Federal officials on Thursday announced a plan to largely drop the so-called X-waiver requirement for buprenorphine prescriptions for physicians in a bid to remove an administrative procedure widely seen as a barrier to opioid use disorder (OUD) treatment.
The Department of Health and Human Services (HHS) unveiled new practice guidelines that include an exemption from current certification requirements. The exemption applies to physicians already registered with the Drug Enforcement Administration.
A restriction included in the new HHS policy is a limit of treating no more than 30 patients with buprenorphine for OUD at any one time. There is an exception to this limit for hospital-based physicians, such as those working in emergency departments, HHS said.
The policy change applies only to the prescription of drugs or formulations covered under the so-called X-waiver of the Controlled Substance Act, such as buprenorphine, and does not apply to methadone. The new guidelines say the date on which they will take effect will be added after publication in the Federal Register. HHS did not immediately answer a request from Medscape Medical News for a more specific timeline.
The change in prescribing rule was widely welcomed, with the American Medical Association (AMA) issuing a statement endorsing the revision. The AMA and many prescribers and researchers had seen the X-waiver as a hurdle to address the nation’s opioid epidemic.
There were more than 83,000 deaths attributed to drug overdoses in the United States in the 12 months ending in June 2020. This is the highest number of overdose deaths ever recorded in a 12-month period, HHS said in a press release, which cited data from the Centers for Disease Control and Prevention.

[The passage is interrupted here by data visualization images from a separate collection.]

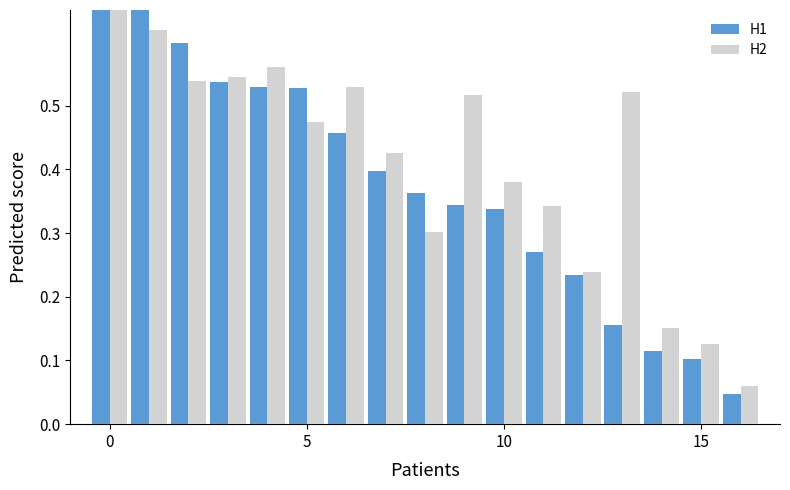

Reading left to right, list all the values displayed in this chart.

H1: 1.0	0.7	0.6	0.5	0.5	0.5	0.5	0.4	0.4	0.3	0.3	0.3	0.2	0.2	0.1	0.1	0.0
H2: 0.7	0.6	0.5	0.5	0.6	0.5	0.5	0.4	0.3	0.5	0.4	0.3	0.2	0.5	0.2	0.1	0.1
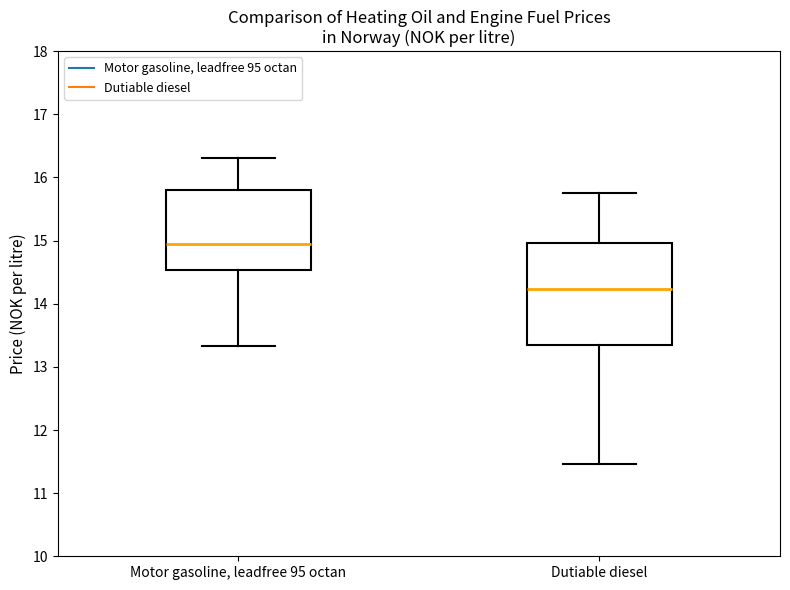

Reading left to right, transcribe this box plot: for each box, give where its median line is, the range the box spans, and where its two whiskers end, as read against the y-axis. The values are not printed on the chart, so give them approximately, as read against the axis.

Motor gasoline, leadfree 95 octan: median 15.0, box 14.5 to 15.8, whiskers 13.3 to 16.3
Dutiable diesel: median 14.2, box 13.3 to 15.0, whiskers 11.5 to 15.8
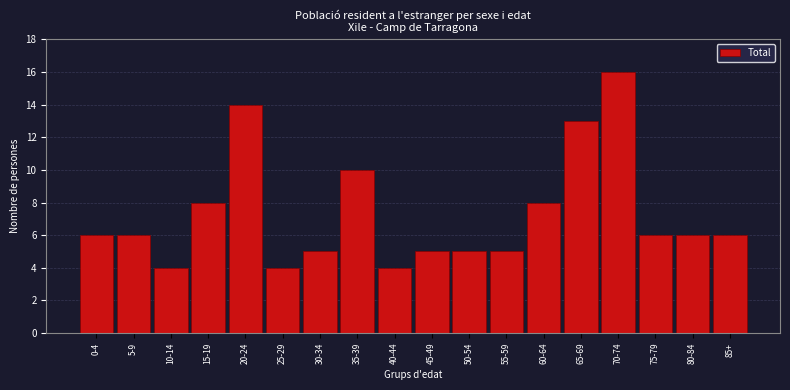

Reading right to left, what are all the values shown in this chart?

85+=6	80-84=6	75-79=6	70-74=16	65-69=13	60-64=8	55-59=5	50-54=5	45-49=5	40-44=4	35-39=10	30-34=5	25-29=4	20-24=14	15-19=8	10-14=4	5-9=6	0-4=6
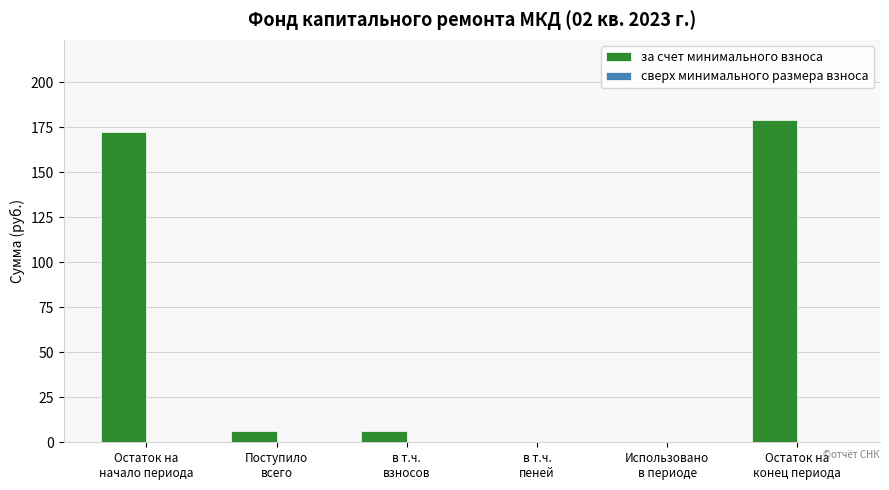

What is the sum of all values?

364.1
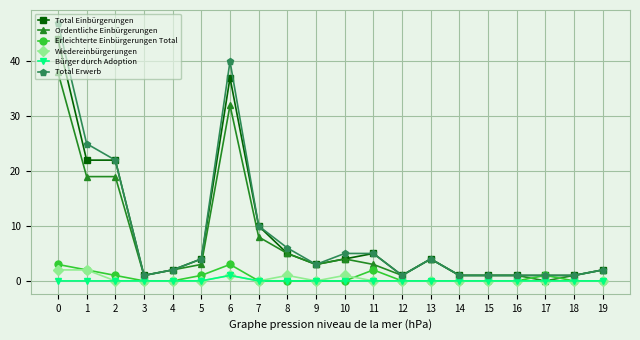

Is it true that Total Einbürgerungen equals 5 at 8?

True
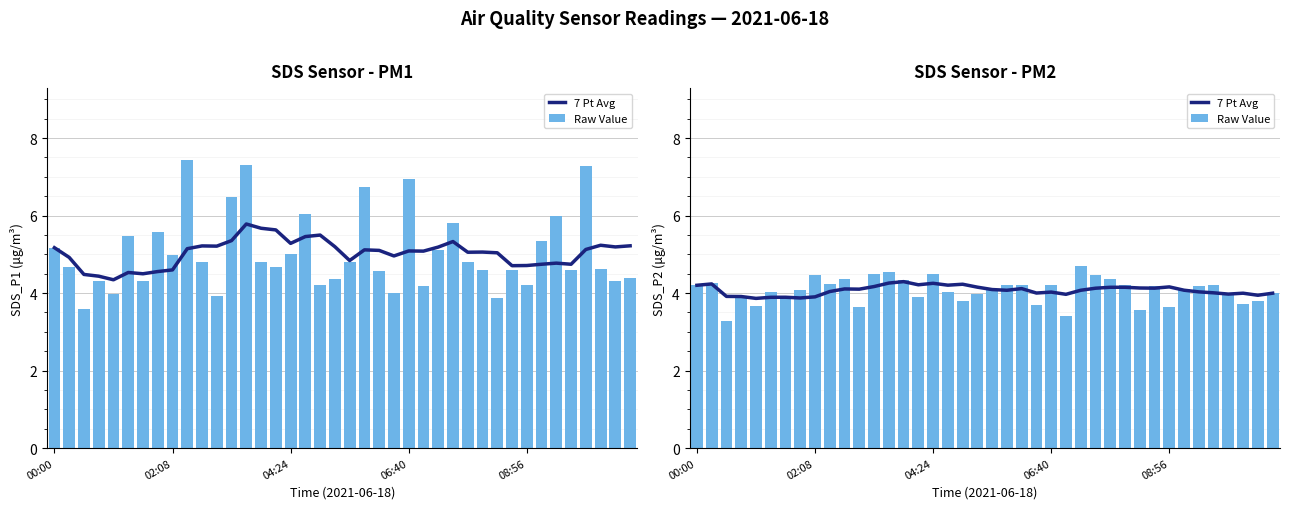

At which category is the sum across all series the highest?

13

In a tweet about the new policy, Peter Grinspoon, MD, a Boston internist and author of the memoir “Free Refills: A Doctor Confronts His Addiction,” contrasted the relative ease with which clinicians can give medicines that carry a risk for abuse with the challenge that has existed in trying to provide patients with buprenorphine.
“Absolutely insane that we need a special waiver for buprenorphine to TREAT opioid addiction, but not to prescribe oxycodone, Vicodin, etc., which can get people in trouble in the first place!!” Grinspoon tweeted.

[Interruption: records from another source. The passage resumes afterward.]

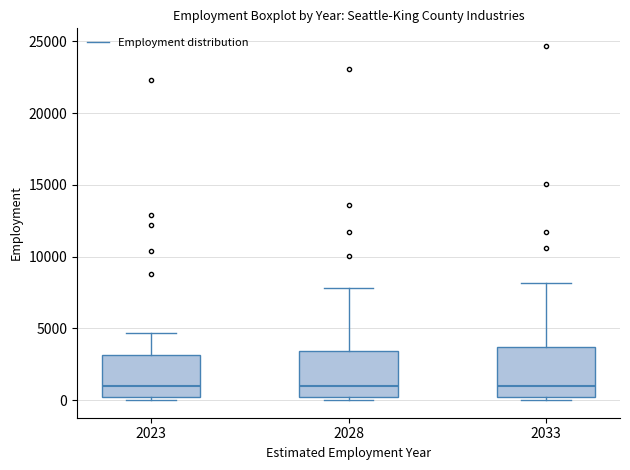

Where does the upper whisker of the box at x = 2023 end on the y-axis? The values are not printed on the chart, so give them approximately, as read against the axis.

4500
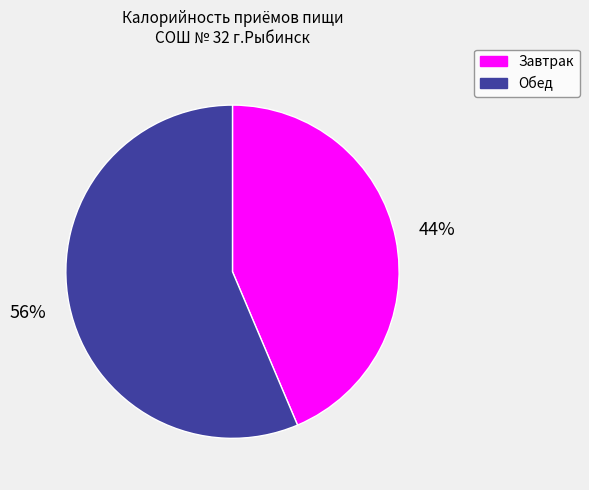

What is the largest slice in the pie chart?

Обед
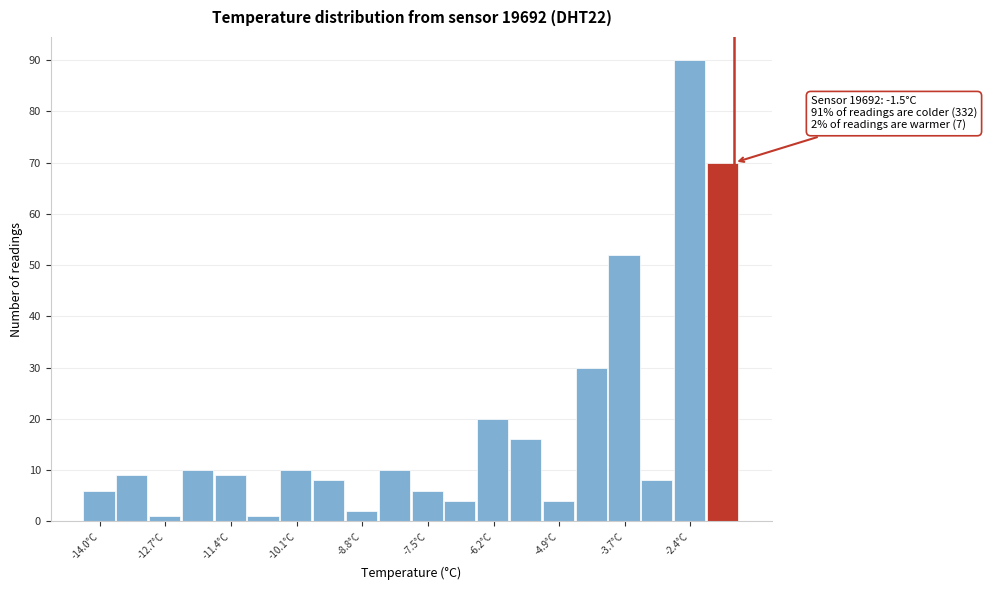

Read against the x-axis, roughly where is the centre of the tallest bar?

-2.4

If true, this is fantastic! Absolutely insane that we need a special waiver for buprenorphine to TREAT opioid addiction, but not to prescribe oxycodone, Vicodin, etc., which can get people in trouble in the first place!! https://t.co/u12YGDQcyH
— Peter Grinspoon MD (@Peter_Grinspoon) January 14, 2021
Patrice Harris, MD, chair of the AMA’s Opioid Task Force and the organization’s immediate past president, said removing the X-waiver requirement can help lessen the stigma associated with this OUD treatment. The AMA had urged HHS to change the regulation.
“With this change, office-based physicians and physician-led teams working with patients to manage their other medical conditions can also treat them for their opioid use disorder without being subjected to a separate and burdensome regulatory regime,” Harris said in the AMA statement.
Researchers have in recent years sought to highlight what they described as missed opportunities for OUD treatment due to the need for the X-waiver.
Buprenorphine is a cost-effective treatment for opioid use disorder, which reduces the risk of injection-related infections and mortality risk, notes a study published online last month in JAMA Network Open.
However, results showed that fewer than 2% of obstetrician-gynecologists who examined women enrolled in Medicaid were trained to prescribe buprenorphine. The study, which was based on data from 31, 211 ob/gyns who accepted Medicaid insurance, was created to quantify how many were on the list of Drug Addiction Treatment Act buprenorphine-waived clinicians.
The Drug Addiction Treatment Act has required 8 hours of training for physicians and 24 hours for nurse practitioners and physician assistants for the X-waiver needed to prescribe buprenorphine, the investigators report.
“X the X-Waiver”
Only 10% of recent family residency graduates reported being adequately trained to prescribe buprenorphine and only 7% reported actually prescribing the drug, write Kevin Fiscella, MD, University of Rochester Medical Center, Rochester, New York, and colleagues in a 2018 Viewpoint article published in JAMA Psychiatry .
In the article, which was subtitled “X the X Waiver,” they called for deregulation of buprenorphine as a way of mainstreaming treatment for OUD.
“The DATA 2000 has failed — too few physicians have obtained X-waivers,” the authors write. “Regulations reinforce the stigma surrounding buprenorphine prescribers and patients who receive it while constraining access and discouraging patient engagement and retention in treatment.”
The change, announced January 14, leaves in place restrictions on prescribing for clinicians other than physicians. On a call with reporters, Adm. Brett P. Giroir, MD, assistant secretary for health, suggested that federal officials should take further steps to remove hurdles to buprenorphine prescriptions.
“Many people will say this has gone too far,” Giroir said of the drive to end the X-waiver for clinicians. “But I believe more people will say this has not gone far enough.”